Cyber Physical Systems (CPS) are embedded, autonomous, collaborative ICT systems that provide monitoring and control of physical components and processes in various application areas. CPS are becoming a major driver for digitalization in Europe. They will be a major source, collector, distributer and user of data, not only in volume, but increasingly in velocity, variety and veracity.
Big Data is about extracting valuable information from such data in order to use it in intelligent ways such as to revolutionize decision-making in businesses, science and society. The tremendous growth of data volume and velocity combined with easier access to data and the availability of powerful IT systems have led to intensified activities around Big Data. The importance of bringing together Big Data and CPS will continue to grow due to increased attention on data as an important business asset.
The networking session featured position statements from representatives of each of the organisers, followed by a lively panel discussion, during which panellists responded to stimulating questions from the audience. Position statements were given by ARTEMIS-IA Vice President Laila Gide from THALES, BDVA Vice President Ed Curry from INSIGHT, and NESSI Steering Committee Chair Colin Upstill from IT Innovation, University of Southampton. Additional panel members were Sonja Zillner from SIEMENS, Jan Lohstroh from ARTEMIS-IA, and Bjorn Skjellaug from SINTEF. The networking session was initiated and moderated by Deputy Secretary General of BDVA and NESSI Steering Committee Vice-Chair Andreas Metzger from paluno.eu, University of Duisburg-Essen.
The ARTEMIS-IA view raised awareness to the specific characteristics of future CPS, including the move from analogue to a digital business models and the emergence of systems of systems. This will amplify concerns such as energy efficiency, quality of service, as well as security. The BDVA view emphasized that current big data technologies are insufficient for CPS applications as they may require domain- and service-specific adaptations. In particular, strong solutions for privacy and confidentiality are required for fostering user acceptance of data-driven offerings. Finally, the NESSI view reflected the core role of software engineering as key enabler for CPS. In particular, the impact of the many ‘V’s of big data (volume, velocity, variety, etc.) will require new software engineering architectures and methods.

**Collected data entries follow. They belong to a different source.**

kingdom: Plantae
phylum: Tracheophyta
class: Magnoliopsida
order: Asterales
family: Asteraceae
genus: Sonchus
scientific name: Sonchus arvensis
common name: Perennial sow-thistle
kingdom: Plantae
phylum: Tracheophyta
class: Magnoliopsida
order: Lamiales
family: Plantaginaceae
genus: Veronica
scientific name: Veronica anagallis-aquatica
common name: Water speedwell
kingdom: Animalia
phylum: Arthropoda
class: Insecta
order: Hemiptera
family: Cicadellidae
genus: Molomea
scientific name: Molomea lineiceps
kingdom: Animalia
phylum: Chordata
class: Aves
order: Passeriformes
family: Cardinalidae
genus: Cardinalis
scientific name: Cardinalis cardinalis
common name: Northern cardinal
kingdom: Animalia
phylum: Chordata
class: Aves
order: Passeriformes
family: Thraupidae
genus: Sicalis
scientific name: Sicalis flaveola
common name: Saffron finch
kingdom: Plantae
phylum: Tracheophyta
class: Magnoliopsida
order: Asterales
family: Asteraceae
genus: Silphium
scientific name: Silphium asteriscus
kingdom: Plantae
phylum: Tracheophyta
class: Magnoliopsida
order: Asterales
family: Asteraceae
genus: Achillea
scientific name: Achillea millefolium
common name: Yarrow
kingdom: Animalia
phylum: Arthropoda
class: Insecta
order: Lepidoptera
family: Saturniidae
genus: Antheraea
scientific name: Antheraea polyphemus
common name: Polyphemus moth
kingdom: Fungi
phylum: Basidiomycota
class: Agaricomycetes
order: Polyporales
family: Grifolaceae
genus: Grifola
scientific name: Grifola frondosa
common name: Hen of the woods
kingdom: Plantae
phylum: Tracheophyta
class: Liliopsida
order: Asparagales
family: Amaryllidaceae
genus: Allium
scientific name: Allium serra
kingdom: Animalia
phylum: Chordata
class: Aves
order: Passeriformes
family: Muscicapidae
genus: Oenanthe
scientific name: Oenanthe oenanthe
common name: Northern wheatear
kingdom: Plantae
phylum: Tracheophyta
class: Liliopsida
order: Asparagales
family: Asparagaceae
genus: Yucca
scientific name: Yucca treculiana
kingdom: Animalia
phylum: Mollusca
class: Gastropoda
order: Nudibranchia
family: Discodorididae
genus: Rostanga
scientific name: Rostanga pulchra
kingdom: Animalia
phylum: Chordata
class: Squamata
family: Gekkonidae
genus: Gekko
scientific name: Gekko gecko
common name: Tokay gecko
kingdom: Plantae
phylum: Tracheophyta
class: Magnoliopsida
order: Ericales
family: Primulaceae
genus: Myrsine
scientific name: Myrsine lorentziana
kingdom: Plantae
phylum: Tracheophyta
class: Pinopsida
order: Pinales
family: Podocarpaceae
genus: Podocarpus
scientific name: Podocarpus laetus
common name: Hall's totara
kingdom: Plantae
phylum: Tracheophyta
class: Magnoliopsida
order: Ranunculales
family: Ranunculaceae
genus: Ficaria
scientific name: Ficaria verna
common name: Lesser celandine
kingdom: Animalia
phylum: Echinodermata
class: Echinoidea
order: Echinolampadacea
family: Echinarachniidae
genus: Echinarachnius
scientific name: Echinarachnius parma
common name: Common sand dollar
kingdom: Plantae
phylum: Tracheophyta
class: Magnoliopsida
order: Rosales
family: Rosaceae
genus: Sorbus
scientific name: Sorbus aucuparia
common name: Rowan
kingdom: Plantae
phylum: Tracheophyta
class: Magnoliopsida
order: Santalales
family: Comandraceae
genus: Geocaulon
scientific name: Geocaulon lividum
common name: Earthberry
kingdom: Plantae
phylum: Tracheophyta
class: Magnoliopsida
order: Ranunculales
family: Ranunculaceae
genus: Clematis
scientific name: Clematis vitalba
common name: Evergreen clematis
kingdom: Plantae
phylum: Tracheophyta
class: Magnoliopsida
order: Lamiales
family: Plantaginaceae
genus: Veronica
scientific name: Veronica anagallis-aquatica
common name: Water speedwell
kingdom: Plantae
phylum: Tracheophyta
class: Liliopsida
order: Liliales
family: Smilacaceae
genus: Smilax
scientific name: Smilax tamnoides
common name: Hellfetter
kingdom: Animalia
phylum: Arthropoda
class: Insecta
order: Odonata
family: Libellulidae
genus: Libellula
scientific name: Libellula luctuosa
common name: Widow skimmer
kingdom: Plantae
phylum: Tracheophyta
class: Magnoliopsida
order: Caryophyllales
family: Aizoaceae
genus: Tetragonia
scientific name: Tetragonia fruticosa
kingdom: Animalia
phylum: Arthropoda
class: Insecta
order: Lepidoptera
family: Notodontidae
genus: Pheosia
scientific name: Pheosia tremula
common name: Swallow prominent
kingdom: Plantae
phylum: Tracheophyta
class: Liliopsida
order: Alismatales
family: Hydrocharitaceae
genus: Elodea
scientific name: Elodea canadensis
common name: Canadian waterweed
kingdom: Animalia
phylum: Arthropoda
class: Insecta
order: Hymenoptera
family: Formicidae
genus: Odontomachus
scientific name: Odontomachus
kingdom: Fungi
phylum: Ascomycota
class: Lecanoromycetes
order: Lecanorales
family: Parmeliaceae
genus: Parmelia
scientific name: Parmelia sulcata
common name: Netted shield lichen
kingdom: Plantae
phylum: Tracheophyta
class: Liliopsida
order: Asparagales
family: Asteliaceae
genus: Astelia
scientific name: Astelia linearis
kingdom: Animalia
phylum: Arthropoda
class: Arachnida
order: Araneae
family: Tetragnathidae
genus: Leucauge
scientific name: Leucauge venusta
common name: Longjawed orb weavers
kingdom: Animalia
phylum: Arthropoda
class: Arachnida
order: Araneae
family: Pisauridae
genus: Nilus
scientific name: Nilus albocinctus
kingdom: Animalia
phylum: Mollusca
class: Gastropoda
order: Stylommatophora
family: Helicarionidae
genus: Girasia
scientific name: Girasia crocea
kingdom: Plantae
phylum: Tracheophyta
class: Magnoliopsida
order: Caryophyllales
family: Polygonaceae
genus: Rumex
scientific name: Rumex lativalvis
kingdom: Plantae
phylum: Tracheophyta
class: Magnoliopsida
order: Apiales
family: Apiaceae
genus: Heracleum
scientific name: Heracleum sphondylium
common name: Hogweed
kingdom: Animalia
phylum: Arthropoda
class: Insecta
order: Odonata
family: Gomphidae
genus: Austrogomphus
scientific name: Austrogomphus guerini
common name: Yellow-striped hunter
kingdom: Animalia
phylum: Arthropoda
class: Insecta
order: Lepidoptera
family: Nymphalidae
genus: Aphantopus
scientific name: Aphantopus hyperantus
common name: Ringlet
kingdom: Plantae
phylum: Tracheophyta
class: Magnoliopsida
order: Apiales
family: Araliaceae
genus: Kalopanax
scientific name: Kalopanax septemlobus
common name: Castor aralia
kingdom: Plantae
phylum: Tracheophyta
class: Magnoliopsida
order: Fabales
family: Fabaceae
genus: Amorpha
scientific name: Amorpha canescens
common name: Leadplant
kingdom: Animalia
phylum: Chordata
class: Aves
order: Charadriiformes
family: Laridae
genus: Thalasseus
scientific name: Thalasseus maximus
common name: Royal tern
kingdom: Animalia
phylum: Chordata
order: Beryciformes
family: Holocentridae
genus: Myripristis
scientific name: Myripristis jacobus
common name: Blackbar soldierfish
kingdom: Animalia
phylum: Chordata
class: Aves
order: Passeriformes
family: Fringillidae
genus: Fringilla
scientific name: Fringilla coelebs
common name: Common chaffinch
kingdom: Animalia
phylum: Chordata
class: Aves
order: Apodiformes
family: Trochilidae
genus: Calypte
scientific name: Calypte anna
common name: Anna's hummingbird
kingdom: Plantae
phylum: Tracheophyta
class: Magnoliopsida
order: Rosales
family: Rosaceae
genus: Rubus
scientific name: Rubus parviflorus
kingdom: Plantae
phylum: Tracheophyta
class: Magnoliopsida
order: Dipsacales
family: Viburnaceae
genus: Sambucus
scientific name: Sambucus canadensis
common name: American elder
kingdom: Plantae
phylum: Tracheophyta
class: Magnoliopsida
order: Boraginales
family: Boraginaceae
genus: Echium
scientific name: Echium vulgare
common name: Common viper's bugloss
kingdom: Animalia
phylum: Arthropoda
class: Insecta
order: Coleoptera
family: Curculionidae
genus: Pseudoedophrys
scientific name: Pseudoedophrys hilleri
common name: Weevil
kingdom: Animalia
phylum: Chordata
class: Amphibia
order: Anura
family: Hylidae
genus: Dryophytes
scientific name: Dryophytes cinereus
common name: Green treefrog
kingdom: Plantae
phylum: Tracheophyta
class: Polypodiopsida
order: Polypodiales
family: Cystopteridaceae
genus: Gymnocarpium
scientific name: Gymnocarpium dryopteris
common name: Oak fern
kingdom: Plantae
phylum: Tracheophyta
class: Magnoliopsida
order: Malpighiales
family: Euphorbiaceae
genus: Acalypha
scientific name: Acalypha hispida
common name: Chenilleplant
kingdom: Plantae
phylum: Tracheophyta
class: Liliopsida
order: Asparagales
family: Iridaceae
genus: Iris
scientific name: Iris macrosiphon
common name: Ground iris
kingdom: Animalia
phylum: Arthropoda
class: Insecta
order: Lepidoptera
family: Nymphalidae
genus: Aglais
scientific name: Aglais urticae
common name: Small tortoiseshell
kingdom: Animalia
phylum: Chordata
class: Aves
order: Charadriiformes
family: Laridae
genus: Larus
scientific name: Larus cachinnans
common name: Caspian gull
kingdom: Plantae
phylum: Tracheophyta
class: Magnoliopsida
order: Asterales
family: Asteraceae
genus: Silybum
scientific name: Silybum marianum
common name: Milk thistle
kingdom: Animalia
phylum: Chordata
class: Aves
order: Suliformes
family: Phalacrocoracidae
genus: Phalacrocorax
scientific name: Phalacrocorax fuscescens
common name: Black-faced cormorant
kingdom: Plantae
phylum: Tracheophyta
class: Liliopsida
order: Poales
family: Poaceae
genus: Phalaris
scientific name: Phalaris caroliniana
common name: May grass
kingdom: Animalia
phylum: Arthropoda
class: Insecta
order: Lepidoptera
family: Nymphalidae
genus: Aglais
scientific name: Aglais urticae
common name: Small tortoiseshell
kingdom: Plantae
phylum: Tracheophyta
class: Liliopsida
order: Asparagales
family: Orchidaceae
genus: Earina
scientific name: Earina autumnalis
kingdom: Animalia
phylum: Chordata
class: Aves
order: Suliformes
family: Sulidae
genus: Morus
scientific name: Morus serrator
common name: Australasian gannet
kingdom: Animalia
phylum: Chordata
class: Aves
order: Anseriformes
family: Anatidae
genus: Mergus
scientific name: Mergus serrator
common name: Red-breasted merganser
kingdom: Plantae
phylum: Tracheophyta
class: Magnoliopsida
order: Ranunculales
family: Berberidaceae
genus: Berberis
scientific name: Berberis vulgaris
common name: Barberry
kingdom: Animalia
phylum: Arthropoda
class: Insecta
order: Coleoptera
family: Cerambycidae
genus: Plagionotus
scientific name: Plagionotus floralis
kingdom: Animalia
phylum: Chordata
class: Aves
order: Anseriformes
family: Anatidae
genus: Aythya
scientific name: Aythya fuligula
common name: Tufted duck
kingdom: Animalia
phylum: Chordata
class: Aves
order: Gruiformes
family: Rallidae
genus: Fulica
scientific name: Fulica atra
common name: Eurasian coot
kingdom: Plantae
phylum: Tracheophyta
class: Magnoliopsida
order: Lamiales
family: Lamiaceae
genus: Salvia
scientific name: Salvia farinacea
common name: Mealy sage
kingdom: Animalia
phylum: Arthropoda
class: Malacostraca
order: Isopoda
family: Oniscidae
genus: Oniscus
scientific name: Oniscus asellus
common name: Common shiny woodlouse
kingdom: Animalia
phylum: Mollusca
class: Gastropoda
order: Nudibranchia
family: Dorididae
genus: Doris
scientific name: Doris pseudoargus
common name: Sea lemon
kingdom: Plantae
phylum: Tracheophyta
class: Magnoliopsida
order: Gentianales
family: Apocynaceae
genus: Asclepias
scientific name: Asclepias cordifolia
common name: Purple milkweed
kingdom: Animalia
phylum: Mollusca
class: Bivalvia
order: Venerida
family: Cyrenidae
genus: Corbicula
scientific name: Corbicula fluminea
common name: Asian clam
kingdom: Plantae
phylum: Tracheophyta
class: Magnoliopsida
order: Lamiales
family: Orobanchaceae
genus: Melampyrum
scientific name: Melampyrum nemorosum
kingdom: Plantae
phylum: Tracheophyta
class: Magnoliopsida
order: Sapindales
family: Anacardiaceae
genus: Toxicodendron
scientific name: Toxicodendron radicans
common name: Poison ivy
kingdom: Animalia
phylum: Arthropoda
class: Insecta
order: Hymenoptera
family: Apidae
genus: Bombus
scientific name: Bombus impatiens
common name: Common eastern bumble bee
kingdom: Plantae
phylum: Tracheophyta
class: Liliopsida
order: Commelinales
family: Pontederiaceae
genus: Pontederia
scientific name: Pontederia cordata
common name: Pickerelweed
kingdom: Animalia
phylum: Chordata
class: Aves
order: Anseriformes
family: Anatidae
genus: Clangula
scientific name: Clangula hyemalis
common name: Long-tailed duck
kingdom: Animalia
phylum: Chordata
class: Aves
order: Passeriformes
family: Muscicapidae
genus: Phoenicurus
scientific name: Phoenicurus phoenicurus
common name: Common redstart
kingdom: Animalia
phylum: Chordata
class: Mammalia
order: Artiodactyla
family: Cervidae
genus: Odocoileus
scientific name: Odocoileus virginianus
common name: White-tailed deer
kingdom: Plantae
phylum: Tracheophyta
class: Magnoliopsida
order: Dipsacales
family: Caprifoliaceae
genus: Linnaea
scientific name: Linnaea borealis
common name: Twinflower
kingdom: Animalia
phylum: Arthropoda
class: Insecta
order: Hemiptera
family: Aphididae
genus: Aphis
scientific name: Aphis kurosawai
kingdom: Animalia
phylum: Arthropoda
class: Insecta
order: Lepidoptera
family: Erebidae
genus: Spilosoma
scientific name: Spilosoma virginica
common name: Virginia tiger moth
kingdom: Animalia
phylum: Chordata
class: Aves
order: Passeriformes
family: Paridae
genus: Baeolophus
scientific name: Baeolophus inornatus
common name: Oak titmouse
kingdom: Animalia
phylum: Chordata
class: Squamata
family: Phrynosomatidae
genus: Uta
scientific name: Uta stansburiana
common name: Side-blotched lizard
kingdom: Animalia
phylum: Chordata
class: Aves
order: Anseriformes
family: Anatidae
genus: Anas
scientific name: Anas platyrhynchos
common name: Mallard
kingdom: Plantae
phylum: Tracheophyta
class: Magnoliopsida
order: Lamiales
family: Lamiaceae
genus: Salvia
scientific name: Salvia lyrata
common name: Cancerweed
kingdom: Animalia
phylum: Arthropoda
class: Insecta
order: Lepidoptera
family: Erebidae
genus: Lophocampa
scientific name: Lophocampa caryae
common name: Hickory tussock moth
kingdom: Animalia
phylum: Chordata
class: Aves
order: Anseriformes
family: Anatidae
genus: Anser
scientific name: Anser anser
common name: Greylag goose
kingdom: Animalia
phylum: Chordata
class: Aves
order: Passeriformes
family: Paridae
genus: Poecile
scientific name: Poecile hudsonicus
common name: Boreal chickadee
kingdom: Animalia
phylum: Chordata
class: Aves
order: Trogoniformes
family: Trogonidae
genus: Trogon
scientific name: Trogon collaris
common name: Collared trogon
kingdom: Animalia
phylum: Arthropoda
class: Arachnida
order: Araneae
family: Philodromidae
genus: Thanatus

The panel discussions – actively involving the audience – showed the opportunities and challenges at the intersection between cyber physical systems and data-intensive software systems and services and in turn indicated important opportunity for collaboration. Important topics discussed included the role of CPS as data provider vs. user, leading to the conclusion that CPS will take on both roles, and – for instance – as data user may make use of Big Data solutions to provide insights on CPS systems behaviour. Further, the relative relevance of the different ‘V’s for CPS were discussed with the conclusion that velocity appears to be a key ‘V’ due to its importance for real-time decision making. A key concern on data governance for CPS was raised, as the exchange of data in certain sectors may have to be controlled and therefore may impose an obstacle for companies (such as SMEs) to use data and make profits from data. The Big Data PPP aims at fostering data ecosystems (i-spaces) where data providers and users come together in secure environments for experimenting and thus offers one approach for addressing this concern.
The networking session closed with a look into the future on CPS and Big Data. The ten years’ predictions of the panellists ranged from the huge impact that the Digital Single Market will have had on EU industry, over the anticipation that digital natives will reign and may thus have different expectations on data privacy, to the expectation that Big Data will be commonplace and we will see other core enabling technologies emerging.